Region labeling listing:
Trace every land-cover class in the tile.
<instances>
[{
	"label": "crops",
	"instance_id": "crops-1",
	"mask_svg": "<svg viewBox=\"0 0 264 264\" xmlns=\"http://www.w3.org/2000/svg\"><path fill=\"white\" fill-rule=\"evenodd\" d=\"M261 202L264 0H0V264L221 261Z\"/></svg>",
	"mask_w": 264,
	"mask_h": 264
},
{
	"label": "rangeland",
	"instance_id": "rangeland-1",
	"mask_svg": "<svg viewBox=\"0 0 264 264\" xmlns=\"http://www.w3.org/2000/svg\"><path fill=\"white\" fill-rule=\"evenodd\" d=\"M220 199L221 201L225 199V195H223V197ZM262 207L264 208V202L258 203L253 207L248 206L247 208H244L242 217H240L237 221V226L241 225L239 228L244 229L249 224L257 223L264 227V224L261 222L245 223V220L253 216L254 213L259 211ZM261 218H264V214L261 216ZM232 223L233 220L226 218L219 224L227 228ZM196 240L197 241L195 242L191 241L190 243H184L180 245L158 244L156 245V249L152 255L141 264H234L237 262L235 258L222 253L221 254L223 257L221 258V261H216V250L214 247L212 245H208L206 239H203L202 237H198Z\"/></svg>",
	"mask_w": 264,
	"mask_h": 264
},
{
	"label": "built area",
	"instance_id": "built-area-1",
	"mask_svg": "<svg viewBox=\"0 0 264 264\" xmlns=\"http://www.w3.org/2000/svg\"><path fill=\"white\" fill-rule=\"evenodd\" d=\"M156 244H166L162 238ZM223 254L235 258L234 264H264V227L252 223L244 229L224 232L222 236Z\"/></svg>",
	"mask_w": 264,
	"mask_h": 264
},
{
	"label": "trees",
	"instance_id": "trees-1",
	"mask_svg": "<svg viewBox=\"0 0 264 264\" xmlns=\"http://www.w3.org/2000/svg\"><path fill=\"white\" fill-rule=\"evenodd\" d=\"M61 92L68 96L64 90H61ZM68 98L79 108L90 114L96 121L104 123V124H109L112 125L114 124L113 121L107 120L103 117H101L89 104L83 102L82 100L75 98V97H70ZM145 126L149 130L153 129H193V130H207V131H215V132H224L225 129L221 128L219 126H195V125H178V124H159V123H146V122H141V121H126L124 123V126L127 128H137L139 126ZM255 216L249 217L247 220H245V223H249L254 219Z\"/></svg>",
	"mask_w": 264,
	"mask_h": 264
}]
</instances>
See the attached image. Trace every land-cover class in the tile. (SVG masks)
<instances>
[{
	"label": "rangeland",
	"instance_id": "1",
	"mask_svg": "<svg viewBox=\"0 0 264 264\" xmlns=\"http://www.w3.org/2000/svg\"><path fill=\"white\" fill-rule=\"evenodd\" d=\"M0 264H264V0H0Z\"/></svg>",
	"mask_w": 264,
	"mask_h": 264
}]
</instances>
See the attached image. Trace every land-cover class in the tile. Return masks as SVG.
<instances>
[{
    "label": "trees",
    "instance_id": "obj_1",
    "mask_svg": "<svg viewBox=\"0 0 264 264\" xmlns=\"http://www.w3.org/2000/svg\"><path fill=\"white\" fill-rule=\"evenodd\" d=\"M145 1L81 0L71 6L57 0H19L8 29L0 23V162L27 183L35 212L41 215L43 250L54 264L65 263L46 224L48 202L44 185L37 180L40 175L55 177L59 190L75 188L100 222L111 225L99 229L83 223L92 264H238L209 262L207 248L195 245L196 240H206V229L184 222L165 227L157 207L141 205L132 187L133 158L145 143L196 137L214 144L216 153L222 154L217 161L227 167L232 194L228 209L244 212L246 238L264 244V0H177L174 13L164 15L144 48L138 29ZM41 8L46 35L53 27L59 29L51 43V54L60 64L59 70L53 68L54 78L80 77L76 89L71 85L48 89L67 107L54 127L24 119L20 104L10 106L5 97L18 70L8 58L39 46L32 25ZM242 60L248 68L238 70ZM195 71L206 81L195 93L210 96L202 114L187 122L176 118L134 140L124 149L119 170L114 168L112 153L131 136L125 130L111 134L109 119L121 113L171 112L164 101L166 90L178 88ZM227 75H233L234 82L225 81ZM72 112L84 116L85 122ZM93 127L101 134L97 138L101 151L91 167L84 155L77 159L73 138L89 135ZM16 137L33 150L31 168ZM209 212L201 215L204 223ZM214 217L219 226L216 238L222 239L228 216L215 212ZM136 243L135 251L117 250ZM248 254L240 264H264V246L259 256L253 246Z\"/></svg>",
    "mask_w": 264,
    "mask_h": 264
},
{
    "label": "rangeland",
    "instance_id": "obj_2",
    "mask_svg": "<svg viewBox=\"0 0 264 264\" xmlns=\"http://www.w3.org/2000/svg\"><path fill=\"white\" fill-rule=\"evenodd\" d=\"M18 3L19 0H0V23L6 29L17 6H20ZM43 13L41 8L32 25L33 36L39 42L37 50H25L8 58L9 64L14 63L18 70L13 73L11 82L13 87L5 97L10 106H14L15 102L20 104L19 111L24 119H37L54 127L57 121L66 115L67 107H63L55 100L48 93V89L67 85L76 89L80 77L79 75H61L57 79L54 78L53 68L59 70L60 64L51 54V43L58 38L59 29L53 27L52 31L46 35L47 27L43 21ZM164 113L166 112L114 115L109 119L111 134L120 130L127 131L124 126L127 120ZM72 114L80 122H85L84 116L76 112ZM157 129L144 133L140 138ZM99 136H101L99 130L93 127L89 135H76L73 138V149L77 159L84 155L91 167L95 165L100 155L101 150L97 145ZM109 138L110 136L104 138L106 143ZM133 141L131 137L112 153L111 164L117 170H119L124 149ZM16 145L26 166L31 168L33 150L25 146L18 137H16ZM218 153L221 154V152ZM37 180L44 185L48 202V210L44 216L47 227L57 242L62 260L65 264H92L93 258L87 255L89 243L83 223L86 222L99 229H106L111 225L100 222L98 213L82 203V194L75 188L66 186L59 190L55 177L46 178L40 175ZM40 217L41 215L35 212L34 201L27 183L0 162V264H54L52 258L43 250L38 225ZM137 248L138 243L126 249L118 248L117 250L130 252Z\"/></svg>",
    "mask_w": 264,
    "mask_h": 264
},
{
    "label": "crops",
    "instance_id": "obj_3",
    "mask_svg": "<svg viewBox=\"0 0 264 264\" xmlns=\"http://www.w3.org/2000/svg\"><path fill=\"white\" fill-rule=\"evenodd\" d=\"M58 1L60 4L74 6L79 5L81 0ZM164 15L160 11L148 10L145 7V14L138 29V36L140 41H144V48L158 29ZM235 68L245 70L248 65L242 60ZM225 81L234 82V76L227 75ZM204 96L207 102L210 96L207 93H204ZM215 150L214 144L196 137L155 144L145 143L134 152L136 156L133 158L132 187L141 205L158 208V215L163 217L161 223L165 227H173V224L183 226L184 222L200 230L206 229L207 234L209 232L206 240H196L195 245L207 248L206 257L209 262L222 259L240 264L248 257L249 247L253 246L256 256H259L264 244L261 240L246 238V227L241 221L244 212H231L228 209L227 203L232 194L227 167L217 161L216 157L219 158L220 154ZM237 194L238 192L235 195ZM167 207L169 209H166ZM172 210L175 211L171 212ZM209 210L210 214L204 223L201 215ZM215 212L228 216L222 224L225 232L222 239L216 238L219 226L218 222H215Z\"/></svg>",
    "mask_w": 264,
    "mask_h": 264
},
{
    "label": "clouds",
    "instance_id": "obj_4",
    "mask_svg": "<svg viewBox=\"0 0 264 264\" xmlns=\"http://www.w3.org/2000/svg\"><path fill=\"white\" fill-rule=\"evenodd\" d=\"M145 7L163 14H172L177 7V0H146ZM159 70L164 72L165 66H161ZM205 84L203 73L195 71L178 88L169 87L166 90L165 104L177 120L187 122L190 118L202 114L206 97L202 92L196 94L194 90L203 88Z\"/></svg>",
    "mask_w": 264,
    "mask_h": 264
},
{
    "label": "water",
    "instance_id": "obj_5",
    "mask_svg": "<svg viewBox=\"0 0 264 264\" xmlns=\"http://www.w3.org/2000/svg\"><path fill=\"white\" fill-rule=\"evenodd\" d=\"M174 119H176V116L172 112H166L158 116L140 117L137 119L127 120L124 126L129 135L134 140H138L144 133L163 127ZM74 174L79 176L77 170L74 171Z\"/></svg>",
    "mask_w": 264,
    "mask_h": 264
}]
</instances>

Request –
Locate every line in the listing above that contains the word "rangeland", and copy each of those lines. Treat uppercase and lowercase as distinct when matching.

Task output –
	"label": "rangeland",
	"instance_id": "rangeland-1",
	"label": "rangeland",
    "label": "rangeland",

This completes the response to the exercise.